#### Activity
Every line of the data is to be output verbatim.

Segment Start: Data in this exercise

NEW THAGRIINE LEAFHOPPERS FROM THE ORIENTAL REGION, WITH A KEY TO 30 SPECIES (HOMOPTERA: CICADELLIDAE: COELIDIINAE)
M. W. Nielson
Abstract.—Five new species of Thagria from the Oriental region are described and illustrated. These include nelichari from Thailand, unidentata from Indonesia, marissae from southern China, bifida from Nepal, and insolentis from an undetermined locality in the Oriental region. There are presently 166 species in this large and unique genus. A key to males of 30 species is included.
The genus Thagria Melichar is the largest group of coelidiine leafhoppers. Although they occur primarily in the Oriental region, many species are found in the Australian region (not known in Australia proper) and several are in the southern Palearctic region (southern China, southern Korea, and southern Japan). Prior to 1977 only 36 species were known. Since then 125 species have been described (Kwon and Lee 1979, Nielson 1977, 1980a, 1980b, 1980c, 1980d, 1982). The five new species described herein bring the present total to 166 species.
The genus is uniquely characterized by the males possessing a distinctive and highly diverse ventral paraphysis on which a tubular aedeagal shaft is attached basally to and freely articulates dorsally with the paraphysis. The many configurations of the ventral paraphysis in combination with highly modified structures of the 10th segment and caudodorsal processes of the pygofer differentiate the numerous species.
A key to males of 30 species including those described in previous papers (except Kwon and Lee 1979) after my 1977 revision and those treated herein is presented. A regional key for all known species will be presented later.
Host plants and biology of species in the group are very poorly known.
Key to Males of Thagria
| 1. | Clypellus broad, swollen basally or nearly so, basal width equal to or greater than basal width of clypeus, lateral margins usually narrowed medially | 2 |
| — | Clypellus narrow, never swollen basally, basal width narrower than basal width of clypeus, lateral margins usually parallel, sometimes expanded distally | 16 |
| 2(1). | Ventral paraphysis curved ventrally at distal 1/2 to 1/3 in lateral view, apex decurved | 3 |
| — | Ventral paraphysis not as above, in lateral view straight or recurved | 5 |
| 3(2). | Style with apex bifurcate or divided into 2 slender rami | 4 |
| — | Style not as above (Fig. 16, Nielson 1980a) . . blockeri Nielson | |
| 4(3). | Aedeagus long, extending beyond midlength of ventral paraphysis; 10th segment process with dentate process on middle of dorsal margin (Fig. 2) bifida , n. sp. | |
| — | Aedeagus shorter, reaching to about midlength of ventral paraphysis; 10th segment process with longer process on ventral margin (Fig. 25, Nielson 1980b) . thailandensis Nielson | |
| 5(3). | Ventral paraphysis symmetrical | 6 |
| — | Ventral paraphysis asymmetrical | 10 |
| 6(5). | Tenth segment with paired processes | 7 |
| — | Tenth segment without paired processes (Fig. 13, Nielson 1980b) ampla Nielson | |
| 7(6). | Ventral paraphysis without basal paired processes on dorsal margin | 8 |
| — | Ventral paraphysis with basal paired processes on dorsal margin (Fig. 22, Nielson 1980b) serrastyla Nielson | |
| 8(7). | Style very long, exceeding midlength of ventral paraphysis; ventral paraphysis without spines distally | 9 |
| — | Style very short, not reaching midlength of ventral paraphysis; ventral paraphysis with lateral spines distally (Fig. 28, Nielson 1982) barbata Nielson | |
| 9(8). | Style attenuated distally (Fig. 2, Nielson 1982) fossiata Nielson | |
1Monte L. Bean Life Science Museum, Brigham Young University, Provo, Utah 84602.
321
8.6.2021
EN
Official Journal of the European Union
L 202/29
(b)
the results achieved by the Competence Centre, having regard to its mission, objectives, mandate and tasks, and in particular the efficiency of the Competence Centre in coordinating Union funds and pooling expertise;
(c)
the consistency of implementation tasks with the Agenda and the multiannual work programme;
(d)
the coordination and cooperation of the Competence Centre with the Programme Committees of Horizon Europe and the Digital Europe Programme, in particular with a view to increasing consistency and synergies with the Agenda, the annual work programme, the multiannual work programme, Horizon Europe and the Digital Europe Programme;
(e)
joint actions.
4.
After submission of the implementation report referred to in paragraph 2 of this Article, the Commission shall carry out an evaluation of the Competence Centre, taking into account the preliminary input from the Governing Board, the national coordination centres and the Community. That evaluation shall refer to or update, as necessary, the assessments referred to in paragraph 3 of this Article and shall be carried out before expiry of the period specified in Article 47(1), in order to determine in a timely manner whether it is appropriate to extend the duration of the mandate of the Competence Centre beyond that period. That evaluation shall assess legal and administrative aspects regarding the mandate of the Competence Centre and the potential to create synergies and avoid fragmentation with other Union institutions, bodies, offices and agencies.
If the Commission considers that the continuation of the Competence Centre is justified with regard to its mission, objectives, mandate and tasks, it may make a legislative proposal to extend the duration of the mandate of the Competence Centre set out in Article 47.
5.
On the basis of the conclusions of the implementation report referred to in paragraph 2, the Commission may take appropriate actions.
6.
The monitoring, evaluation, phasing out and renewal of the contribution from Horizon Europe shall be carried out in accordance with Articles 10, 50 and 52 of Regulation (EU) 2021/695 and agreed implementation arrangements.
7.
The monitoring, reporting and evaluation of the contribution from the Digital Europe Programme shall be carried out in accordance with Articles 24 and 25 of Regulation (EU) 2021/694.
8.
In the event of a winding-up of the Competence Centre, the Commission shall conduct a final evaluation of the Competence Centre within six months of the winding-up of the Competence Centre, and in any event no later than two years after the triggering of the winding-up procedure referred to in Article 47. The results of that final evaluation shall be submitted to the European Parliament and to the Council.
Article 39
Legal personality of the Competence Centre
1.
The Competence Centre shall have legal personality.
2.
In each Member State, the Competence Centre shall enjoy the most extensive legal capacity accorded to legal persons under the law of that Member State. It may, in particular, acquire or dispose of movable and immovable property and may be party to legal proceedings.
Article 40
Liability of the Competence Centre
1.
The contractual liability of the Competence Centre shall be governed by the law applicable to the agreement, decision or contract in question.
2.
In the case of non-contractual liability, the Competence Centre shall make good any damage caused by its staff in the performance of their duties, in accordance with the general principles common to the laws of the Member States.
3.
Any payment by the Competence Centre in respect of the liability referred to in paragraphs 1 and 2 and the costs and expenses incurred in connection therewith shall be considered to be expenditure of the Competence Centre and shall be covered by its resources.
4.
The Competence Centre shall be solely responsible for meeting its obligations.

Segment End: Data in this exercise

#### Completed task
NEW THAGRIINE LEAFHOPPERS FROM THE ORIENTAL REGION, WITH A KEY TO 30 SPECIES (HOMOPTERA: CICADELLIDAE: COELIDIINAE)
M. W. Nielson
Abstract.—Five new species of Thagria from the Oriental region are described and illustrated. These include nelichari from Thailand, unidentata from Indonesia, marissae from southern China, bifida from Nepal, and insolentis from an undetermined locality in the Oriental region. There are presently 166 species in this large and unique genus. A key to males of 30 species is included.
The genus Thagria Melichar is the largest group of coelidiine leafhoppers. Although they occur primarily in the Oriental region, many species are found in the Australian region (not known in Australia proper) and several are in the southern Palearctic region (southern China, southern Korea, and southern Japan). Prior to 1977 only 36 species were known. Since then 125 species have been described (Kwon and Lee 1979, Nielson 1977, 1980a, 1980b, 1980c, 1980d, 1982). The five new species described herein bring the present total to 166 species.
The genus is uniquely characterized by the males possessing a distinctive and highly diverse ventral paraphysis on which a tubular aedeagal shaft is attached basally to and freely articulates dorsally with the paraphysis. The many configurations of the ventral paraphysis in combination with highly modified structures of the 10th segment and caudodorsal processes of the pygofer differentiate the numerous species.
A key to males of 30 species including those described in previous papers (except Kwon and Lee 1979) after my 1977 revision and those treated herein is presented. A regional key for all known species will be presented later.
Host plants and biology of species in the group are very poorly known.
Key to Males of Thagria
| 1. | Clypellus broad, swollen basally or nearly so, basal width equal to or greater than basal width of clypeus, lateral margins usually narrowed medially | 2 |
| — | Clypellus narrow, never swollen basally, basal width narrower than basal width of clypeus, lateral margins usually parallel, sometimes expanded distally | 16 |
| 2(1). | Ventral paraphysis curved ventrally at distal 1/2 to 1/3 in lateral view, apex decurved | 3 |
| — | Ventral paraphysis not as above, in lateral view straight or recurved | 5 |
| 3(2). | Style with apex bifurcate or divided into 2 slender rami | 4 |
| — | Style not as above (Fig. 16, Nielson 1980a) . . blockeri Nielson | |
| 4(3). | Aedeagus long, extending beyond midlength of ventral paraphysis; 10th segment process with dentate process on middle of dorsal margin (Fig. 2) bifida , n. sp. | |
| — | Aedeagus shorter, reaching to about midlength of ventral paraphysis; 10th segment process with longer process on ventral margin (Fig. 25, Nielson 1980b) . thailandensis Nielson | |
| 5(3). | Ventral paraphysis symmetrical | 6 |
| — | Ventral paraphysis asymmetrical | 10 |
| 6(5). | Tenth segment with paired processes | 7 |
| — | Tenth segment without paired processes (Fig. 13, Nielson 1980b) ampla Nielson | |
| 7(6). | Ventral paraphysis without basal paired processes on dorsal margin | 8 |
| — | Ventral paraphysis with basal paired processes on dorsal margin (Fig. 22, Nielson 1980b) serrastyla Nielson | |
| 8(7). | Style very long, exceeding midlength of ventral paraphysis; ventral paraphysis without spines distally | 9 |
| — | Style very short, not reaching midlength of ventral paraphysis; ventral paraphysis with lateral spines distally (Fig. 28, Nielson 1982) barbata Nielson | |
| 9(8). | Style attenuated distally (Fig. 2, Nielson 1982) fossiata Nielson | |
1Monte L. Bean Life Science Museum, Brigham Young University, Provo, Utah 84602.
321
8.6.2021
EN
Official Journal of the European Union
L 202/29
(b)
the results achieved by the Competence Centre, having regard to its mission, objectives, mandate and tasks, and in particular the efficiency of the Competence Centre in coordinating Union funds and pooling expertise;
(c)
the consistency of implementation tasks with the Agenda and the multiannual work programme;
(d)
the coordination and cooperation of the Competence Centre with the Programme Committees of Horizon Europe and the Digital Europe Programme, in particular with a view to increasing consistency and synergies with the Agenda, the annual work programme, the multiannual work programme, Horizon Europe and the Digital Europe Programme;
(e)
joint actions.
4.
After submission of the implementation report referred to in paragraph 2 of this Article, the Commission shall carry out an evaluation of the Competence Centre, taking into account the preliminary input from the Governing Board, the national coordination centres and the Community. That evaluation shall refer to or update, as necessary, the assessments referred to in paragraph 3 of this Article and shall be carried out before expiry of the period specified in Article 47(1), in order to determine in a timely manner whether it is appropriate to extend the duration of the mandate of the Competence Centre beyond that period. That evaluation shall assess legal and administrative aspects regarding the mandate of the Competence Centre and the potential to create synergies and avoid fragmentation with other Union institutions, bodies, offices and agencies.
If the Commission considers that the continuation of the Competence Centre is justified with regard to its mission, objectives, mandate and tasks, it may make a legislative proposal to extend the duration of the mandate of the Competence Centre set out in Article 47.
5.
On the basis of the conclusions of the implementation report referred to in paragraph 2, the Commission may take appropriate actions.
6.
The monitoring, evaluation, phasing out and renewal of the contribution from Horizon Europe shall be carried out in accordance with Articles 10, 50 and 52 of Regulation (EU) 2021/695 and agreed implementation arrangements.
7.
The monitoring, reporting and evaluation of the contribution from the Digital Europe Programme shall be carried out in accordance with Articles 24 and 25 of Regulation (EU) 2021/694.
8.
In the event of a winding-up of the Competence Centre, the Commission shall conduct a final evaluation of the Competence Centre within six months of the winding-up of the Competence Centre, and in any event no later than two years after the triggering of the winding-up procedure referred to in Article 47. The results of that final evaluation shall be submitted to the European Parliament and to the Council.
Article 39
Legal personality of the Competence Centre
1.
The Competence Centre shall have legal personality.
2.
In each Member State, the Competence Centre shall enjoy the most extensive legal capacity accorded to legal persons under the law of that Member State. It may, in particular, acquire or dispose of movable and immovable property and may be party to legal proceedings.
Article 40
Liability of the Competence Centre
1.
The contractual liability of the Competence Centre shall be governed by the law applicable to the agreement, decision or contract in question.
2.
In the case of non-contractual liability, the Competence Centre shall make good any damage caused by its staff in the performance of their duties, in accordance with the general principles common to the laws of the Member States.
3.
Any payment by the Competence Centre in respect of the liability referred to in paragraphs 1 and 2 and the costs and expenses incurred in connection therewith shall be considered to be expenditure of the Competence Centre and shall be covered by its resources.
4.
The Competence Centre shall be solely responsible for meeting its obligations.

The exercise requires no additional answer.